Jon Harvey, the International Association of Firefighters’ fourth district vice president, said “Right to Work” is about “silencing the voice of the organized so that the greed can come in and take over and make you work for less.”

Middletown Vice Mayor Dora Bronston railed against the notion that “Right to Work” is meant to help workers.

“How can it help us if we can’t pay our bills, if we can’t put food on our tables?” Bronston said. “It reduces our buying power and to me, Right to Work is wrong. It hurts our local businesses. I’m here as a councilperson to encourage and compel people to come into Middletown and open businesses, but less wages for workers means that less spending will be at our local business level. That hurts us all.”

West Chester Twp. became a lightning rod earlier this year after elected officials there expressed an interest in becoming a “Right to Work” place, following a federal court ruling that said they could.

Hundreds of union workers from throughout the region flooded the township hall on two occasions to oppose the move. The trustees put the matter on hold pending a motion for a hearing in the Sixth Circuit Court of Appeals that could have overturned the lower court.

The Sixth Circuit on March 6 denied the hearing request, clearing the way for local jurisdictions — not just states — to adopt the designation.

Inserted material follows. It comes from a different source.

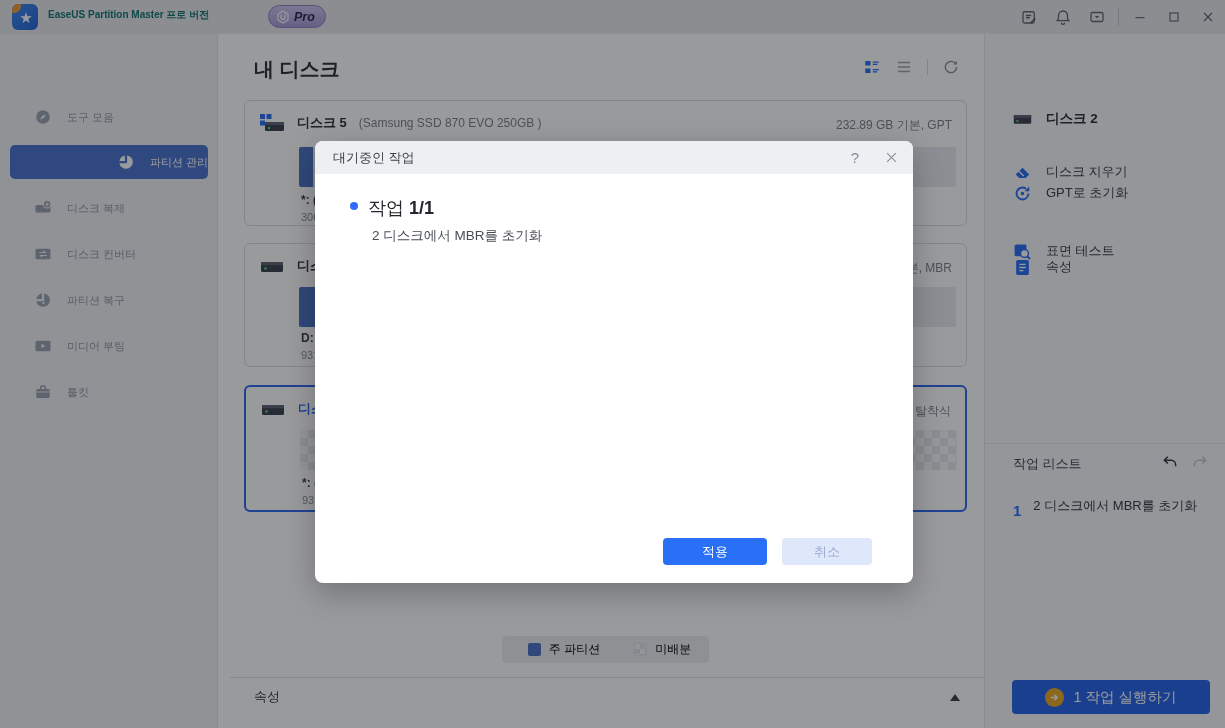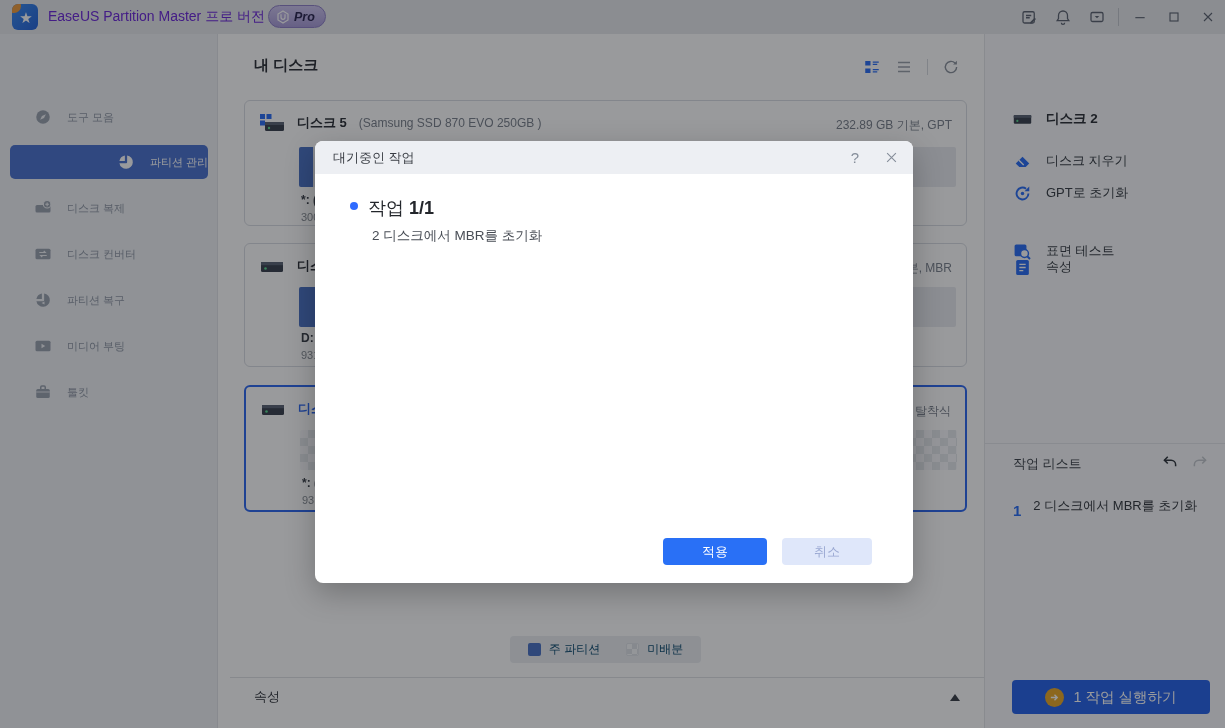"EaseUS Partition Master 프로 버전" .app-title { color: #6d28d9 -> #0f766e; font-size: 14px -> 10px; font-weight: normal -> bold }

West Chester Twp. trustees have said they are still considering whether or not to reopen the issue. They are hoping a newly introduced piece of state legislation will pass, making the whole state a “Right to Work” place.

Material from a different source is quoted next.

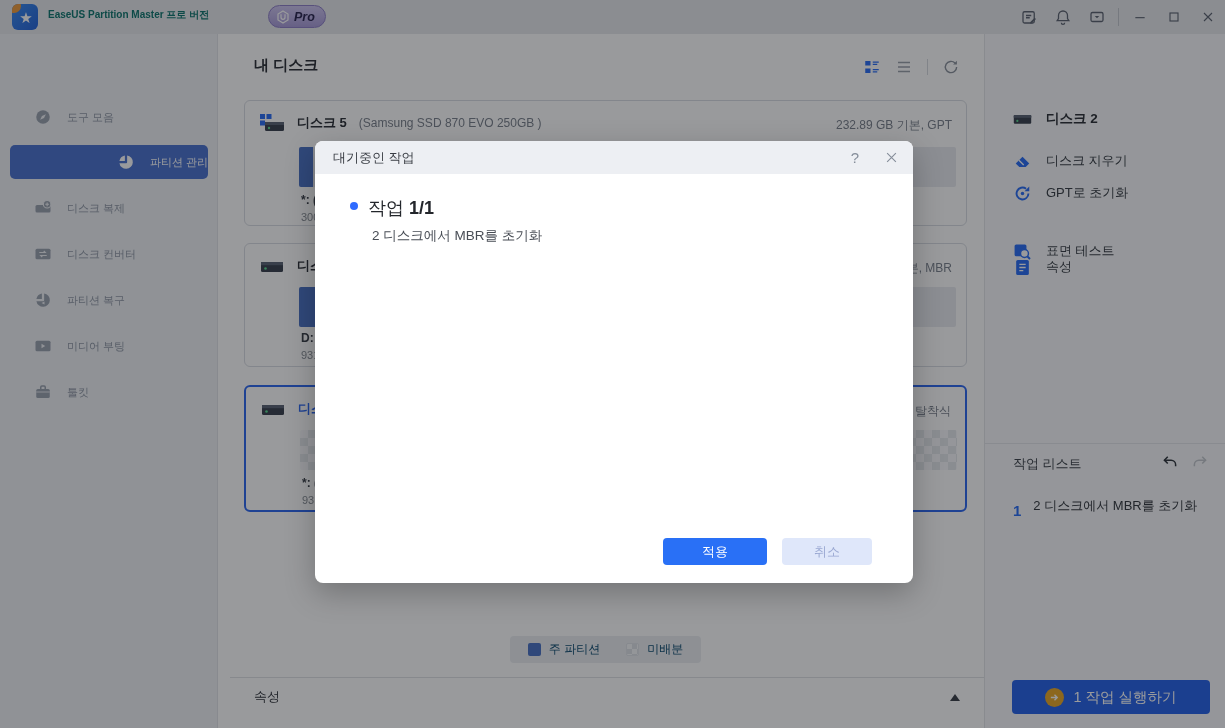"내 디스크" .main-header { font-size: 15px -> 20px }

“It goes back to workers’ choice for me,” West Chester Twp. Trustee Mark Welch previously told this media outlet. “If the individual has a choice then they can determine whether or not or how much of dues they want to pay. If you ask me, being a business guy, competition makes us better, it makes us work harder, it gives us a better product, better services… I think workers choice is a good thing, so if they (the state) do it we don’t have to.”

Matthew Bashaw, an instrumentation electrician from Dayton, said he hopes events like Tuesday’s rally lead others to believe that “Right to Work” is wrong for working people.

“If there is to be a middle class in the future, this has to be voted down,” Bashaw said.

“Right to Work” is “an attack on the voice of workers and the workplace,” Douglas said. “It puts more money in the hands of corporations and takes the … collective, elected democratic voice of workers away and that’s just absolutely horrible. We can’t have it and we’re going to oppose it at every level.”

Those levels, protesters said, include a bill in the U.S. Congress and two separate pieces of legislation introduced by the Ohio General Assembly, plus several townships and city councils supporting “Right to Work.”